Of course, all the education in the world won’t help you if you can’t communicate what you’re thinking. The ability to effectively communicate an idea or a thought is critical. Having training in speech or communications is essential in this career would be a great help to anyone choosing a career as a financial analyst. Even if you don’t have to speak in front of large groups, it will certainly teach you how to effectively form an argument, and structure a thought.
Obviously it goes without saying that a financial planner will need to be a bit broader in their skill set. Not only do they need all of the skills listed above, but they must reconcile that with the need for consistently good customer service. Along with private bankers and wealth managers, they will be meeting with a wide variety of clientele. While wealth managers and personal bankers typically work with individuals with greater wealth, a standard financial planner is equally at home working with a blue-collar factory worker or a million dollar a year investor. Financial planners must be able to not only help clients with stock market tips and investment strategies, but be able to help set up basic retirement accounts.

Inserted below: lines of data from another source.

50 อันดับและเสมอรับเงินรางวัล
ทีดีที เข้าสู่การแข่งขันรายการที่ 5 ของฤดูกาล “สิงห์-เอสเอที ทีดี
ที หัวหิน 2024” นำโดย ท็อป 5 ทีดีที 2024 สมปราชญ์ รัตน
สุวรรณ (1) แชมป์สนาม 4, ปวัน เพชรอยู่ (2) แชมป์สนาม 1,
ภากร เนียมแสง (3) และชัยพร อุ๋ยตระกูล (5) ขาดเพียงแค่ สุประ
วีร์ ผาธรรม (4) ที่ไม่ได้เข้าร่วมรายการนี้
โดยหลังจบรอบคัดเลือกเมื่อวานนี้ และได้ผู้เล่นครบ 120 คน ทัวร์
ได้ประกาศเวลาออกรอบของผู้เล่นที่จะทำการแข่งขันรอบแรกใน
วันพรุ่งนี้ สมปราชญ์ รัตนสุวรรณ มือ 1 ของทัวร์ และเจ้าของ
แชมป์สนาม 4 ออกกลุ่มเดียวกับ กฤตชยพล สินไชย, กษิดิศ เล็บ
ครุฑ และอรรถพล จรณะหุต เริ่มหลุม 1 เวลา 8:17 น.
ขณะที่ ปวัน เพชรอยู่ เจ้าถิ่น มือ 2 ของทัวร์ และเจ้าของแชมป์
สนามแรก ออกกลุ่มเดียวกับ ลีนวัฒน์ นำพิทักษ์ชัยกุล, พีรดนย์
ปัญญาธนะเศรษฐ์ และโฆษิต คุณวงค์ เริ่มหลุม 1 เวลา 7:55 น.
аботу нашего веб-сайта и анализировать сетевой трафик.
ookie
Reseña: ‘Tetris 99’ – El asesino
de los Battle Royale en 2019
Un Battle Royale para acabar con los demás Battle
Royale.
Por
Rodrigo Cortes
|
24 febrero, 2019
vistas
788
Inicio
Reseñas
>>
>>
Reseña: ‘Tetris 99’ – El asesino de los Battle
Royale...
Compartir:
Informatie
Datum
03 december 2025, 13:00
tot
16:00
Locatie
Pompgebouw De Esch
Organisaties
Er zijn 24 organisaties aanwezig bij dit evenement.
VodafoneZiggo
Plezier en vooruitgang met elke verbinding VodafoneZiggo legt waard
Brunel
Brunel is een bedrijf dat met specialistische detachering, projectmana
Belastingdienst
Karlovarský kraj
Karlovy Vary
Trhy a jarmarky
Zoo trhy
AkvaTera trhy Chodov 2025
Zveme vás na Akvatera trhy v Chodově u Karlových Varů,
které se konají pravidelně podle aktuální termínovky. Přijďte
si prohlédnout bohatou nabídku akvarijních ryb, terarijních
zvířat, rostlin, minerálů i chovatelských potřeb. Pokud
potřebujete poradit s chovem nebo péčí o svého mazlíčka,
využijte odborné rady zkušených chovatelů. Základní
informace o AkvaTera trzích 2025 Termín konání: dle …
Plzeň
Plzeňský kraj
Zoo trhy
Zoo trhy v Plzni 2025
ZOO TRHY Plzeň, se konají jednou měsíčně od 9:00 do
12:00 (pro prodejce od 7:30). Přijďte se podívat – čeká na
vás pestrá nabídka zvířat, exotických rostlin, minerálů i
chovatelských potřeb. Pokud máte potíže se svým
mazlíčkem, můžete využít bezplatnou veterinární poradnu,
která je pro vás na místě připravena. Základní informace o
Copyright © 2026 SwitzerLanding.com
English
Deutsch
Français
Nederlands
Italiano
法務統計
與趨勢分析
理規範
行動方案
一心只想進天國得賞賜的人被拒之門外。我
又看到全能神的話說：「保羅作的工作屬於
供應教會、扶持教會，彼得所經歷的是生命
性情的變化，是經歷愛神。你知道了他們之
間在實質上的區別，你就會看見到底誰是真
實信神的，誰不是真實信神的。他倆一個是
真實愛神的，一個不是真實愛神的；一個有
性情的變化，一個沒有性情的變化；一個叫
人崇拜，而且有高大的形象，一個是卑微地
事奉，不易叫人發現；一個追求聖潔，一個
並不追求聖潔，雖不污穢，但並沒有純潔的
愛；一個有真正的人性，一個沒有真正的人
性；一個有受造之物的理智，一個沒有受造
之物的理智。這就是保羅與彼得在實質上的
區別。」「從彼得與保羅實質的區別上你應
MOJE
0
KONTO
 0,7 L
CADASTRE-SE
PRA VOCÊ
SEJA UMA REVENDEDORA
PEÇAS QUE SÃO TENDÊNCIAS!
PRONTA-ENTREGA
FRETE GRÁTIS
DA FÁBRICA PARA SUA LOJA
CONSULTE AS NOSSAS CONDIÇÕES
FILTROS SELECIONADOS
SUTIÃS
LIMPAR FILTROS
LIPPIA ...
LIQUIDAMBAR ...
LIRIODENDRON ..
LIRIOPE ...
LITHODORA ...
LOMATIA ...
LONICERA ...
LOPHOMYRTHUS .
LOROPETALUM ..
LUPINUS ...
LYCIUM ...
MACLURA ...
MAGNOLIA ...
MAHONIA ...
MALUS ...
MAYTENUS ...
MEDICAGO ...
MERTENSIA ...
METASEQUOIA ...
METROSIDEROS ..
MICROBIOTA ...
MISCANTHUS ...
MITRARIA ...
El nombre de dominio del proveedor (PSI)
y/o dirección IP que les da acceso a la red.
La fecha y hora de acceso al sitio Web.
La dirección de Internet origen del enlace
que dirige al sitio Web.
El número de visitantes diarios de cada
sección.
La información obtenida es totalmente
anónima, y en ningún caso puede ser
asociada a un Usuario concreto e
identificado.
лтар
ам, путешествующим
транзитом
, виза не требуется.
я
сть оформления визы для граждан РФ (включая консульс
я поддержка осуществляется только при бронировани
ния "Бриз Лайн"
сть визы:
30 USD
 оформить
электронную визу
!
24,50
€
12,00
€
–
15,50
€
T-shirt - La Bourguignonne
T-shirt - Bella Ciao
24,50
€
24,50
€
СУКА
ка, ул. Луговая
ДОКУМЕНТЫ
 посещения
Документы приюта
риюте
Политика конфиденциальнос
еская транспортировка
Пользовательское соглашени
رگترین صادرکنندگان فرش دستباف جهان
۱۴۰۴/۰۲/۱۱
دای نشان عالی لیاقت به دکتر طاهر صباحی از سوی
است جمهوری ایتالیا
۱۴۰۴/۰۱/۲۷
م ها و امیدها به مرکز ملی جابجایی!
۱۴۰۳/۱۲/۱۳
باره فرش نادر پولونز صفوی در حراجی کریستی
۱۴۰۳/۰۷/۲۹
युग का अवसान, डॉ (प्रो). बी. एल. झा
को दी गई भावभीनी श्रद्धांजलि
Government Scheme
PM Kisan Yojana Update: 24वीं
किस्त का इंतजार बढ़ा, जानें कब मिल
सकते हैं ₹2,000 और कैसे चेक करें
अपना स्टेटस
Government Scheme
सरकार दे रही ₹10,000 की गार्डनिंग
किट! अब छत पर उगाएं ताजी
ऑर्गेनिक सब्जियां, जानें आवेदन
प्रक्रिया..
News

Without the skills to interact with these differing classes of clientele, a financial planner would quickly find himself without a career, and without a salary.
Personal financial planners may gain the designation “Certified Financial Planner”. This certification is offered by the Certified Financial Planner Board of Standards, and requires 3 years of work experience, the completion of a bachelor’s degree, a comprehensive examination, and adherence to a strict code of ethics. The candidate for CFP designation is tested on their knowledge or financial planning, insurance, employee benefits, taxes and retirement, and estate planning.
Job Outlook
The number of jobs for financial analysts is expected to increase at a much higher than normal rate. With baby boomers nearing retirement in record numbers, it is certain that the personal financial planner will be a major growth industry for the next decade. The Bureau of Labor Statistics projects that the number of jobs for financial analysts, especially personal financial planners, will increase by over 40 percent. This is because as the baby boomers reach their maximum level of retirement savings, their personal investments and insurance needs are expected to increase. More people will need the expert help of an analyst to manage their retirement accounts. In addition to the growing number of consumers, there is a corresponding increase in the number of years spent in retirement, due in large part to ever-increasing lifespan of retirees.
In the past few years, banks and insurance companies have been allowed to get more involved in the marketing of securities than ever before. As a result, many firms are hiring specialized financial planners and wealth managers to their list of business associates. People are retiring wealthier than ever, and wealth managers are poised to take advantage of the increase in retirement income. This coupled with increasingly complex investment offerings, makes it possible for more and more people to enter the field each year in order to keep up with demand.